Records from a data collection:
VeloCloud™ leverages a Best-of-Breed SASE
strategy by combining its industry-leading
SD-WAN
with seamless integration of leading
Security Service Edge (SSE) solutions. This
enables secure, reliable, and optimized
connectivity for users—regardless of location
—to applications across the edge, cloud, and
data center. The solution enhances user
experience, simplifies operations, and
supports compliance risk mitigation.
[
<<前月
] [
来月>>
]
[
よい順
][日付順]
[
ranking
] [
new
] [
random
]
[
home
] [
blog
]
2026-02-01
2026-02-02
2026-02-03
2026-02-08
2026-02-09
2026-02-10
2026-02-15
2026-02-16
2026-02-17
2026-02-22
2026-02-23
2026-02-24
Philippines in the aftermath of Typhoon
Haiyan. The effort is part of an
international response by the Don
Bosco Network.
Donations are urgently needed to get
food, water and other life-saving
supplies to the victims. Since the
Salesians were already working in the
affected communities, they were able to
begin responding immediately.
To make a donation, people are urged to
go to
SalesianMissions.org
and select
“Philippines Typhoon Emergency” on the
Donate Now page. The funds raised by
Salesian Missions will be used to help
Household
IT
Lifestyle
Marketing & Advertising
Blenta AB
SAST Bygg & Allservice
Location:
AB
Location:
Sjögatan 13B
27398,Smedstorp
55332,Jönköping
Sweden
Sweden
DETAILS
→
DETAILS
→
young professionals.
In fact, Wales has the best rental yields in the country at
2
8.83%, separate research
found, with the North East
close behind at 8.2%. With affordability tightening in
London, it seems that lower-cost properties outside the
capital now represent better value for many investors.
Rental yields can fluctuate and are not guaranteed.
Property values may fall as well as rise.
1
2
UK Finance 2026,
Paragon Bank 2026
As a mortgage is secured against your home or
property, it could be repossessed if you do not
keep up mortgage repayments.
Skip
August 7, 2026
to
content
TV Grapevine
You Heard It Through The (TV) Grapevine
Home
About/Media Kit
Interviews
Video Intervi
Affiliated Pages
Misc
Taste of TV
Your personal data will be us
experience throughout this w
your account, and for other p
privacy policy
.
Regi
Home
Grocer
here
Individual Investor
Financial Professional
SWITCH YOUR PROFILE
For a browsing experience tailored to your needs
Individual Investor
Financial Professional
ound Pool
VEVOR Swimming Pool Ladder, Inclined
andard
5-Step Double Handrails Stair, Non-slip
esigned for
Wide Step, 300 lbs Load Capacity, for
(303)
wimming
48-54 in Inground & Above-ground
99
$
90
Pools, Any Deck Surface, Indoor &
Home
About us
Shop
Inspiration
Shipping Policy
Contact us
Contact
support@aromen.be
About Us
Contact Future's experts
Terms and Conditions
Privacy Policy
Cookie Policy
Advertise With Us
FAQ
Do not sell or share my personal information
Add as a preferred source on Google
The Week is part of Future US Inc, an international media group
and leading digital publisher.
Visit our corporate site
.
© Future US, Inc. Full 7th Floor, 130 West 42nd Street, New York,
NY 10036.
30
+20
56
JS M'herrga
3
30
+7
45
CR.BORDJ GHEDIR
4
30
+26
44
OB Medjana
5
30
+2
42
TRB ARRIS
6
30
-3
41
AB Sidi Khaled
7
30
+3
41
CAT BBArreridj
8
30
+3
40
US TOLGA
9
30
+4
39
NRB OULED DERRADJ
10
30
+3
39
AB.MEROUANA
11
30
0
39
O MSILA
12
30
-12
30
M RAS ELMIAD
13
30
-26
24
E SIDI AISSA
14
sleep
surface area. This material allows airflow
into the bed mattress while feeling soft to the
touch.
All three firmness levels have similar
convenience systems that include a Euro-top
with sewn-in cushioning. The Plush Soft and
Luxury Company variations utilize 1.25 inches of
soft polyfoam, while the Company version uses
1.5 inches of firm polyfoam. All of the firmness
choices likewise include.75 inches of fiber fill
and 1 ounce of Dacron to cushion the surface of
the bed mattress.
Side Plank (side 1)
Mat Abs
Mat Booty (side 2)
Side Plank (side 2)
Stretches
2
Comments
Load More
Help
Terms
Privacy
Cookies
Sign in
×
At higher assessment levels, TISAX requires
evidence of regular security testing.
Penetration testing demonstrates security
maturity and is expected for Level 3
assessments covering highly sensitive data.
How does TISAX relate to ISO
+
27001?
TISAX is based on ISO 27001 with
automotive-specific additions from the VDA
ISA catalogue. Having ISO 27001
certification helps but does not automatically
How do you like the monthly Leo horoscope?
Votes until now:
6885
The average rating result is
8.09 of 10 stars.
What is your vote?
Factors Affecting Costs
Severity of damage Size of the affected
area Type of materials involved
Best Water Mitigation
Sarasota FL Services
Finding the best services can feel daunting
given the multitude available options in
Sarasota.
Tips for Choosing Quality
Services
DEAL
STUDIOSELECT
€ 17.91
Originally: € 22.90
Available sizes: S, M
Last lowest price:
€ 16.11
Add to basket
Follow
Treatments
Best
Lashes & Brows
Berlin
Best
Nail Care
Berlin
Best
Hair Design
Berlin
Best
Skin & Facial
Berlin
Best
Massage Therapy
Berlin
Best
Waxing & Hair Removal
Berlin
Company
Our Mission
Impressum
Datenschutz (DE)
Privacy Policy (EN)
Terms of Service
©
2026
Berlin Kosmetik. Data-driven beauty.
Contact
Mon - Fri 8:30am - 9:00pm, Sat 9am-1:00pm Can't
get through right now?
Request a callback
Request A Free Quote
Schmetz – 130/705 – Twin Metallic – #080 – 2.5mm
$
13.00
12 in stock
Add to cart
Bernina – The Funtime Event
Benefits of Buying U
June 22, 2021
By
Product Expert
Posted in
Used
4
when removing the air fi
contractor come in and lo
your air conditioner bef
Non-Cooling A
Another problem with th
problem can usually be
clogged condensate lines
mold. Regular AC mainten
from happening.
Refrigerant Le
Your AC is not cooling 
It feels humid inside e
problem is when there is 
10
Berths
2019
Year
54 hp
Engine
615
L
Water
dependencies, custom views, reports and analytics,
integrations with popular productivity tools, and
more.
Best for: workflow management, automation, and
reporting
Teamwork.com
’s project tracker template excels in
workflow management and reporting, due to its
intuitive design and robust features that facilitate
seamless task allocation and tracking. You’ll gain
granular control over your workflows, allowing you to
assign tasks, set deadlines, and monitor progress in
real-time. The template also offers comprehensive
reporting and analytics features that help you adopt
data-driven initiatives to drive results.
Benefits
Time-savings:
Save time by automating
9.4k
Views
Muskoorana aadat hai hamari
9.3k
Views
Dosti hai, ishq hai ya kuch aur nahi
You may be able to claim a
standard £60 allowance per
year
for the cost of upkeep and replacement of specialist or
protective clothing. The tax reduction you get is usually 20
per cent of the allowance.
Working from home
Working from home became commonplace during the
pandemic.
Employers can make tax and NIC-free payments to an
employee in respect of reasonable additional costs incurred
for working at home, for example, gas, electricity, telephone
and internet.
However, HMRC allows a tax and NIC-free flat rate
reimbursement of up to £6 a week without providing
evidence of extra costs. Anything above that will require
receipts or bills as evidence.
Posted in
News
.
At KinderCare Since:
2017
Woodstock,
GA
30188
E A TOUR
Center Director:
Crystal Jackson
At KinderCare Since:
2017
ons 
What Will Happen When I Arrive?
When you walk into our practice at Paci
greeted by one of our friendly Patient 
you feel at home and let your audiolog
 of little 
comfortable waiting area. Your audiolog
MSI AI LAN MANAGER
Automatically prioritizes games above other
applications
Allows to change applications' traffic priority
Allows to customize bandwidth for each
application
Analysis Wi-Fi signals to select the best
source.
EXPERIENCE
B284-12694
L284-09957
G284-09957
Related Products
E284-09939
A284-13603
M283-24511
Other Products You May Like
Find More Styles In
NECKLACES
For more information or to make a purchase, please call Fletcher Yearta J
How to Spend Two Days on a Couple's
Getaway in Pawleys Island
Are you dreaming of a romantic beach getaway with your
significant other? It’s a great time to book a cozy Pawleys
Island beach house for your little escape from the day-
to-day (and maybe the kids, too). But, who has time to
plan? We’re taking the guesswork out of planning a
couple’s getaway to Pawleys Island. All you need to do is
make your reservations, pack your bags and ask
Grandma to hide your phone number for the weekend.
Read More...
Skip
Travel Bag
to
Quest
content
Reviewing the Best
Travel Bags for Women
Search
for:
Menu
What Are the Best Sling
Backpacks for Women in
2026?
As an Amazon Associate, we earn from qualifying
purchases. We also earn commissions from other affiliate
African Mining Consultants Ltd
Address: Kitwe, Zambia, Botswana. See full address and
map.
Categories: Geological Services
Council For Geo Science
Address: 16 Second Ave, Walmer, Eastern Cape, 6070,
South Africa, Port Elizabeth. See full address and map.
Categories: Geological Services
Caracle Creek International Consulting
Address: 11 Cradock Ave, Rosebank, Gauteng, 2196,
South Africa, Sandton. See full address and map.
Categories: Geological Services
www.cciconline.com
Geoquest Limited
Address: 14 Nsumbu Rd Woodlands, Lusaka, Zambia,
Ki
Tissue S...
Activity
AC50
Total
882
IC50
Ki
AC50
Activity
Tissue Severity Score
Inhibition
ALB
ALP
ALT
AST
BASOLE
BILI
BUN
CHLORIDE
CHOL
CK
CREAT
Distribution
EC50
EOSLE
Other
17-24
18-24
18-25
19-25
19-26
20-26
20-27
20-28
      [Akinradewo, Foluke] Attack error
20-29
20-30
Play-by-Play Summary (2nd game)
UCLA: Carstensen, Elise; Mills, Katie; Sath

> _What to do_
Say only the number of lines above holding "source".

> _Solution to the problem_
2